Calderón simplemente está apostando al hecho de que en política la percepción termina por convertirse en realidad. Había que sembrar la noción de una competencia reñida para que esta eventualmente lo sea. Tan importante era inocular este dato en la conversación pública, que el propio mandatario decidió convertirse en el inoculador.

Habría que preguntarse en términos de costo beneficio si el Presidente se salió con la suya. Está claro que entre la clase política perdió, pues su intervencionismo en temas electorales le está siendo duramente cuestionado y confirma la noción de un presidente más inclinado al típico comportamiento de político faccioso que al de jefe de Estado. Su intervención de esta semana ha sido denunciada por PRI y PRD ante el IFE e incluso podría tener consecuencias en los tribunales del ramo.

Pero en términos de población a “mar abierto” el virus fue eficazmente inoculado. Prácticamente todos los medios de comunicación hablaron de los 4 puntos de distancia. Muchos mexicanos cuestionarán la ética del mensajero, pero el mensaje fue entregado. Habría que preguntarse en cuántas charlas de sobremesa en hogares y restaurantes este fin de semana el tema será abordado. Habrá un par de epítetos a Calderón, pero las conversaciones habrán de centrarse en la posibilidad o imposibilidad de que Josefina alcance al priista.

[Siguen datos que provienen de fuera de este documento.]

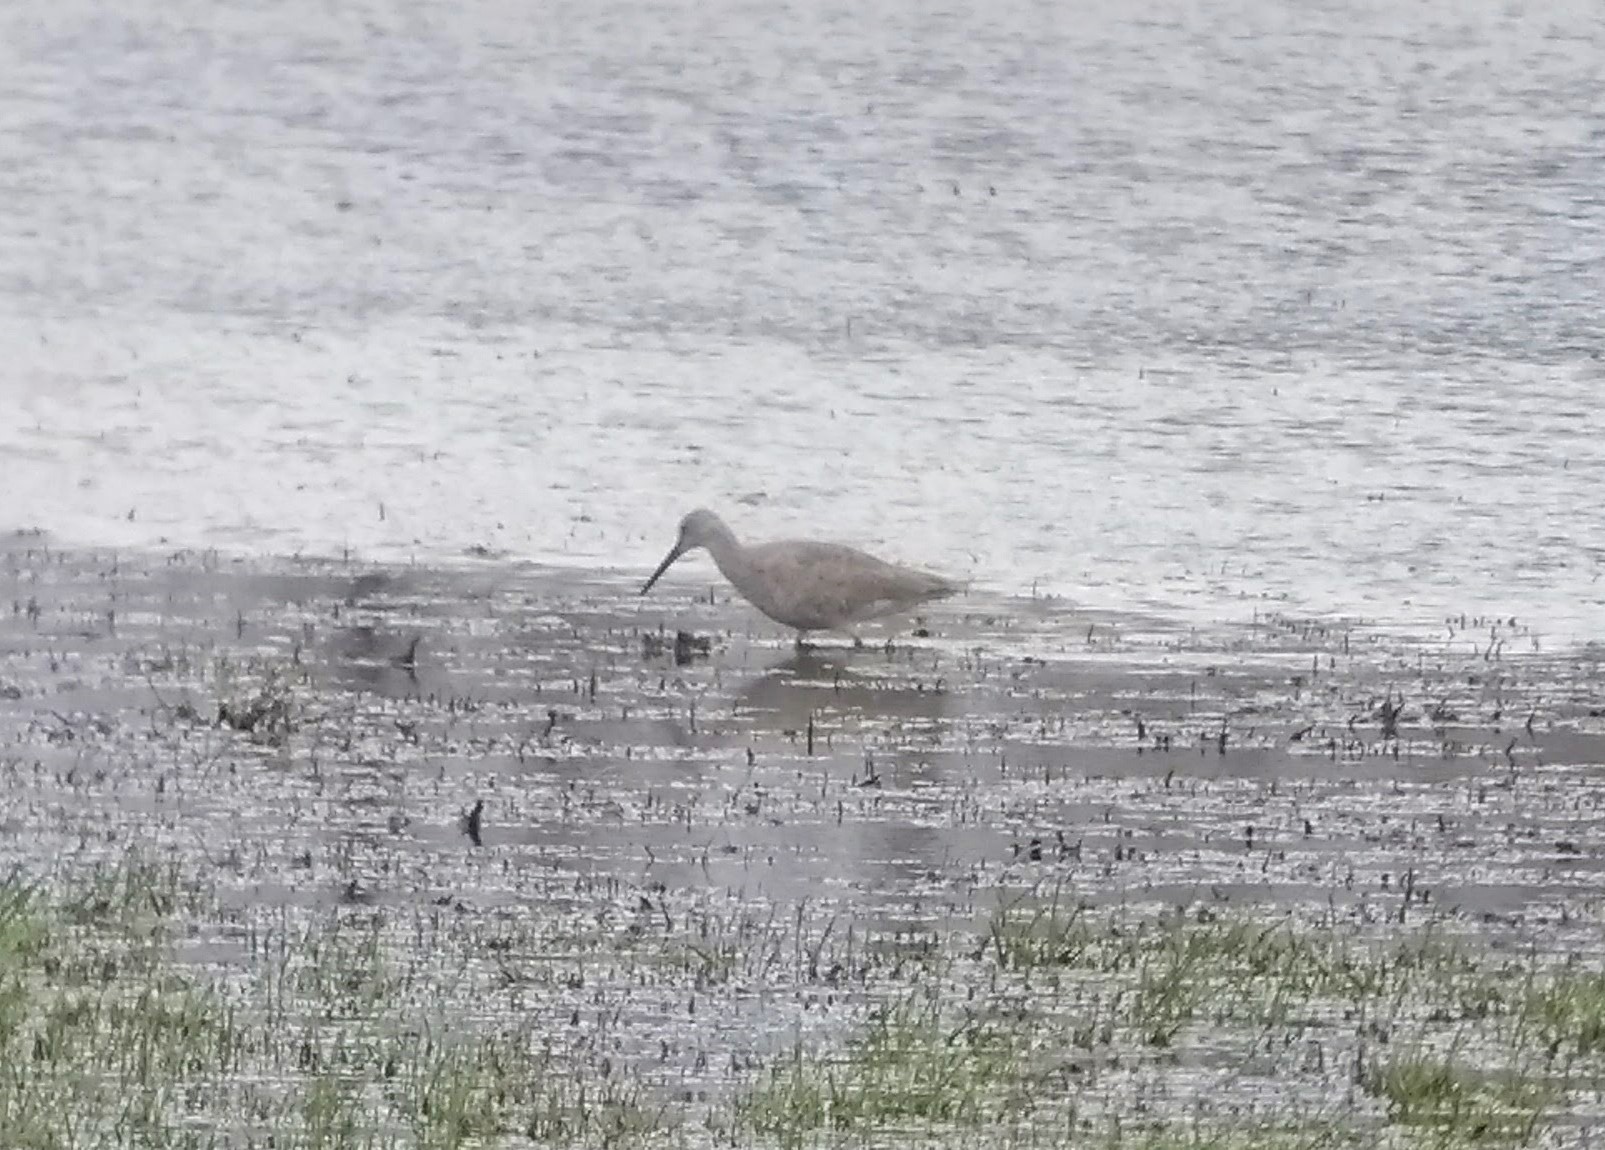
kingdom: Animalia
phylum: Chordata
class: Aves
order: Charadriiformes
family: Scolopacidae
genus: Tringa
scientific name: Tringa semipalmata
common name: Willet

Durante tantos meses se había hablado de la ventaja ya definitiva de Peña Nieto, en la inevitabilidad de su triunfo, que la mera discusión de un potencial alcance por parte de Josefina constituye una resquebrajadura en la placa de bronce de las certidumbres priistas.
Es a eso a lo que jugaba el Presidente, pese al costo político que le iba a significar. Su lógica es desesperada, pero no necesariamente errónea. Las campañas comienzan en abril y sólo durarán tres meses. Ciertamente la ventaja de Peña Nieto está disminuyendo pero no a la velocidad que sus rivales quisieran. Al PAN no le sirve que sus curvas tendenciales le digan que a este paso Vázquez Mota alcanzaría al del PRI en Octubre. Para entonces Peña Nieto ya sería presidente electo. A Calderón le urgía arrancar abril con la percepción de que Peña Nieto está a menos de 10 puntos. Esa es la ventaja que López Obrador le llevaba al michoacano hace seis años a estas alturas del proceso electoral.

El tirón de los 4 puntos busca jalonear a la opinión pública para acelerar y extender la noción de que se está experimentando un alcance efectivo. Sería el inicio de la bola de nieve. Si el PAN logra que en las encuestas de abril (en las buenas, no en las presidenciales) la diferencia esté en el orden de los ocho puntos entre primero y segundo lugar, existirá la firme posibilidad de una sorpresa en julio. Por el contrario, si la diferencia sigue siendo de 12 a 16 puntos, al PRI no le será difícil “posicionar” la noción de que el triunfo de Peña Nieto es inevitable.

Lo que acabamos de ver esta semana ha sido una maniobra que pulsa el delicado equilibrio entre fantasía y realidad en materia política. Queda claro que Calderón seguirá interviniendo una y otra vez, allá donde considere que el beneficio compensa el costo político, en aras de impedir el regreso de su odiado PRI. Su contrito discurso del “no lo volveré a hacer” debió rematar con un honesto: “…en el mes de la bandera”.